Ask.YC: task management software?  - epall

I have been using Llama Graphics' Life Balance (http://www.llamagraphics.com/LB/index.php) for a couple of years now, but in that time they have made one minor update and asked me for $50 on top of the $70 I already paid. With a buggy, unintuitive interface and glacial development times, I think it's time to retire Life Balance.<p>What solutions do you use for keeping track of tasks across different parts of your life? My favorite feature of LB is the ability to subdivide every task into smaller ones, creating a task tree with priorities assigned to every node. The software then does some simple multiplication and traversal to give me a prioritized task list based on what I've put in.
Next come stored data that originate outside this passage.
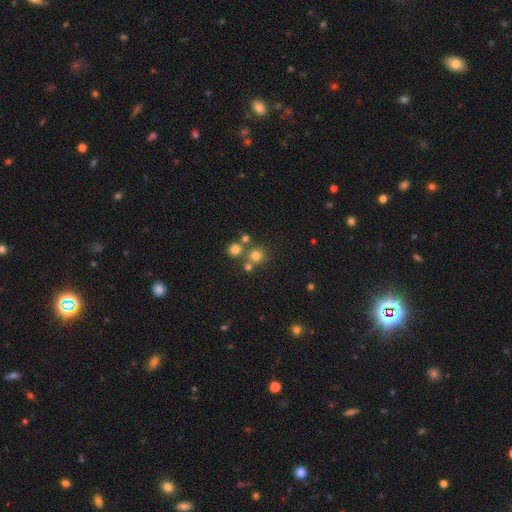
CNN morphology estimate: Smooth or featured? Predicted: smooth (p=0.73). How rounded? Predicted: round (p=0.91). Merging? Predicted: none (p=0.65).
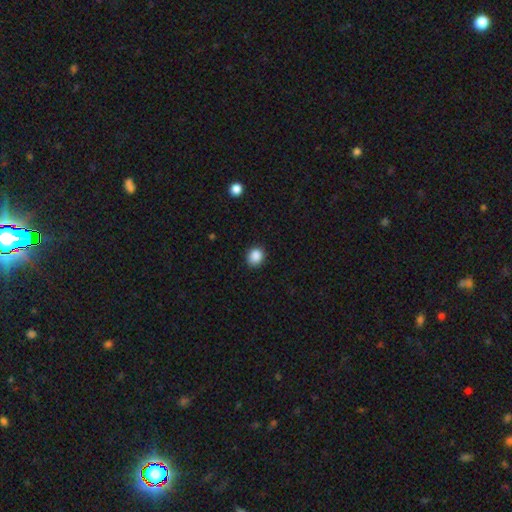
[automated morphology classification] This is clearly a smooth galaxy (87%). How rounded: likely round (73%). Merging: clearly none (88%).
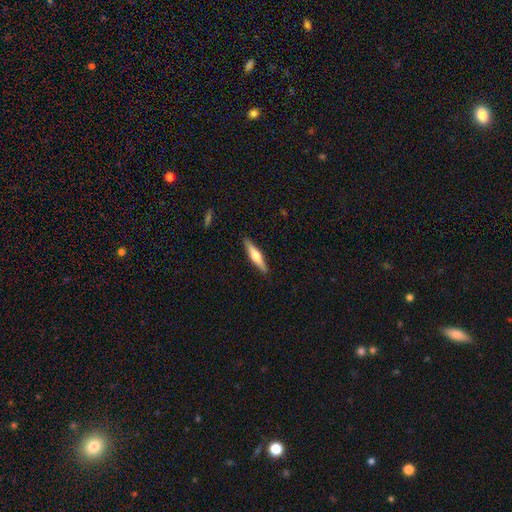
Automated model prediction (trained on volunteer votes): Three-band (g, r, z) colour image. It shows a featured or disk galaxy (51%) viewed edge-on (96%). Merging: none (90%).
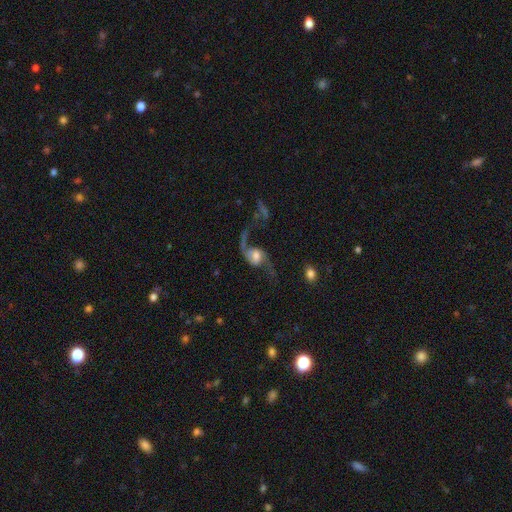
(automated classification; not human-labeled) smooth_or_featured: featured or disk (p=0.83) [alt: smooth p=0.11]
disk_edge_on: no (p=0.96) [alt: yes p=0.04]
bar: no (p=0.43) [alt: weak p=0.42]
has_spiral_arms: yes (p=0.94) [alt: no p=0.06]
spiral_winding: loose (p=0.87) [alt: medium p=0.11]
spiral_arm_count: 2 (p=0.88) [alt: 1 p=0.07]
bulge_size: moderate (p=0.52) [alt: small p=0.20]
merging: none (p=0.45) [alt: major disturbance p=0.31]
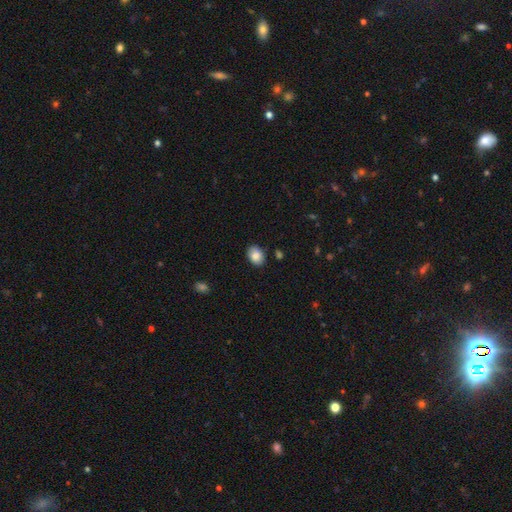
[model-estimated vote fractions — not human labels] smooth_or_featured: smooth (p=0.87) [alt: star or artifact p=0.08]
how_rounded: in between (p=0.66) [alt: round p=0.33]
merging: none (p=0.85) [alt: minor disturbance p=0.11]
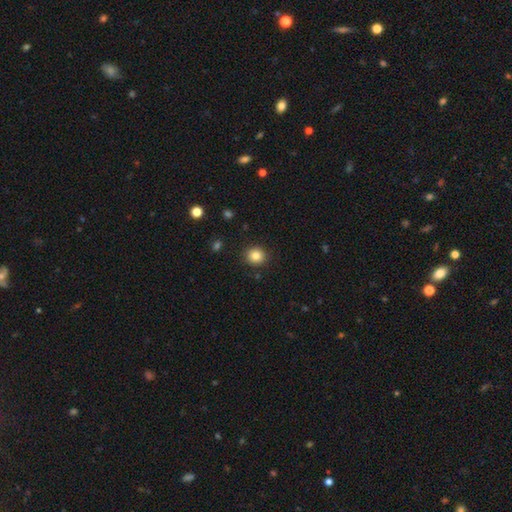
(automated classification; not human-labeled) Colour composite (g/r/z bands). It shows a smooth galaxy with no disk features (84%) that is round (86%). Merging: none (90%).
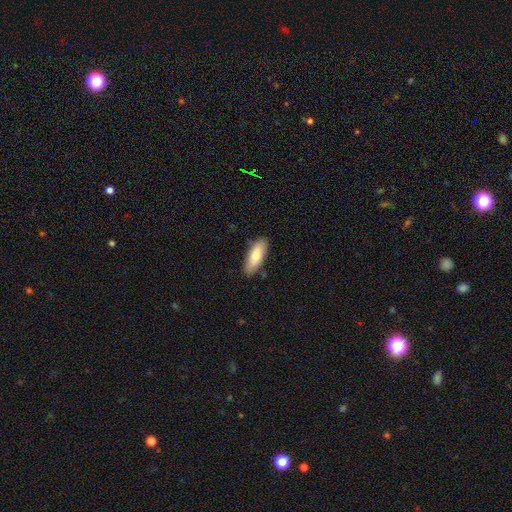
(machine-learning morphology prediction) Overall: smooth (79%). How rounded: in between (70%). Merging: none (85%).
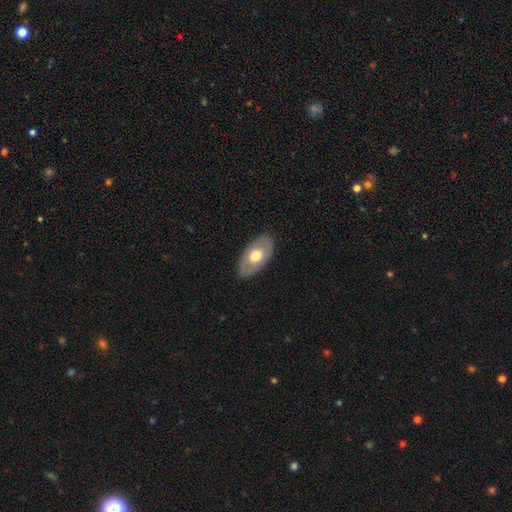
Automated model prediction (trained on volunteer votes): Smooth or featured: smooth — 54% (featured or disk — 41%)
How rounded: in between — 93% (round — 5%)
Merging: none — 85% (minor disturbance — 11%)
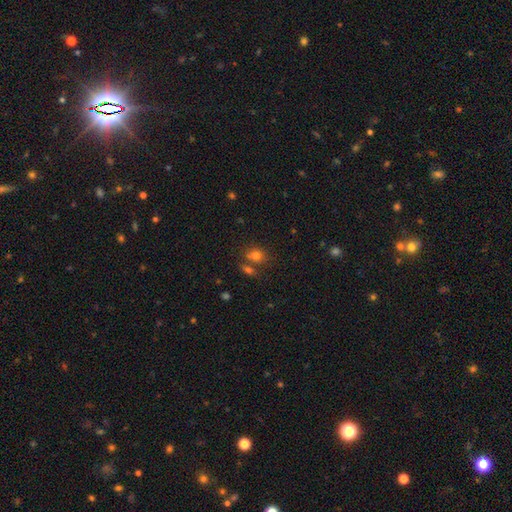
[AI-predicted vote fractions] Q: Smooth or featured?
A: smooth (77%); runner-up: star or artifact (13%)
Q: How rounded?
A: round (55%); runner-up: in between (44%)
Q: Merging?
A: none (57%); runner-up: merger (27%)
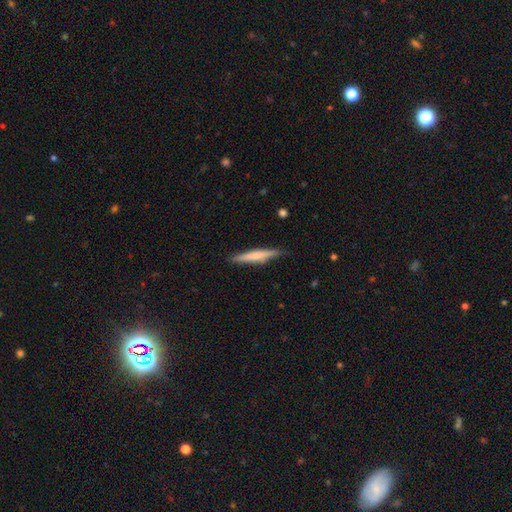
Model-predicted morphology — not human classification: smooth 59%, featured or disk 36%, star or artifact 6%. Down the decision tree: how rounded — cigar-shaped (93%); merging — none (86%).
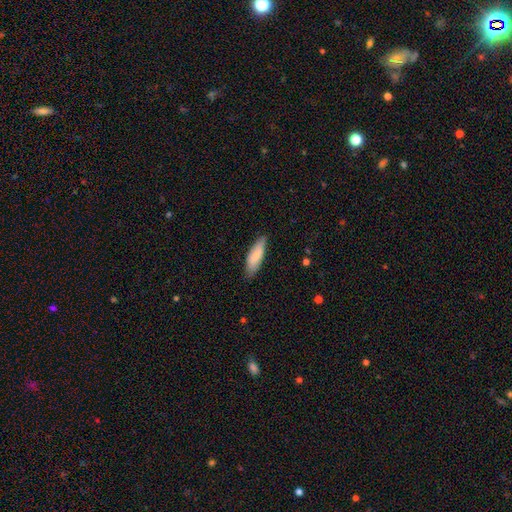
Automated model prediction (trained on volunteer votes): This is clearly a smooth galaxy (81%). How rounded: possibly in between (50%). Merging: likely none (77%).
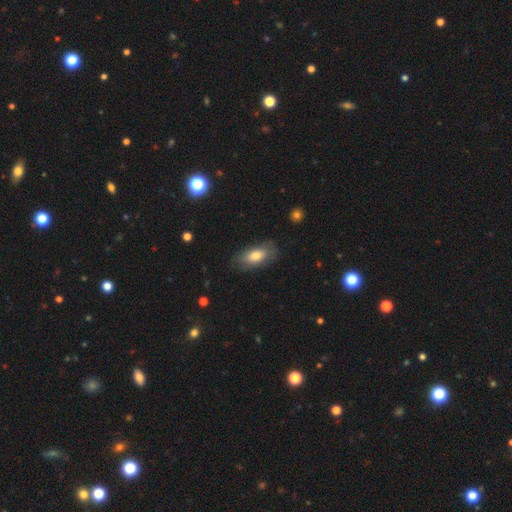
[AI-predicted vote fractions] The model was most divided on "smooth or featured": smooth: 71%, featured or disk: 22%, star or artifact: 7%. More confident: how rounded — in between (87%); merging — none (76%).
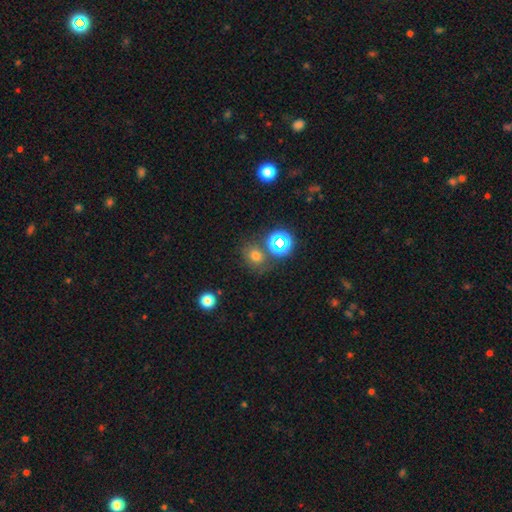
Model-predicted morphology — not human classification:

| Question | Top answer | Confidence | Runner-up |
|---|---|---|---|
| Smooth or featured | smooth | 64% | star or artifact (27%) |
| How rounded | round | 67% | in between (32%) |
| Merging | none | 71% | minor disturbance (12%) |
Is there something out there that would allow me to do this and access the information from both my Mac and Treo?
======
davidw
I wrote this:

<http://stufftodo.dedasys.com/>

It's not that fancy - you have to figure out where stuff comes in the list. It
is, however, open source, and I'd welcome people doing interesting things with
it.

------
dkokelley
A very simple but free project manager I've used is Planner
<http://live.gnome.org/Planner> and it's worked pretty well for me, but it
does require you to do some mental work to come up with a task list. Stufftodo
looks better. I think I'll check that out too.

------
aggieben
rememberthemilk.com

It's fantastic and free, has a mobile edition and widget(s) for igoogle and
netvibes.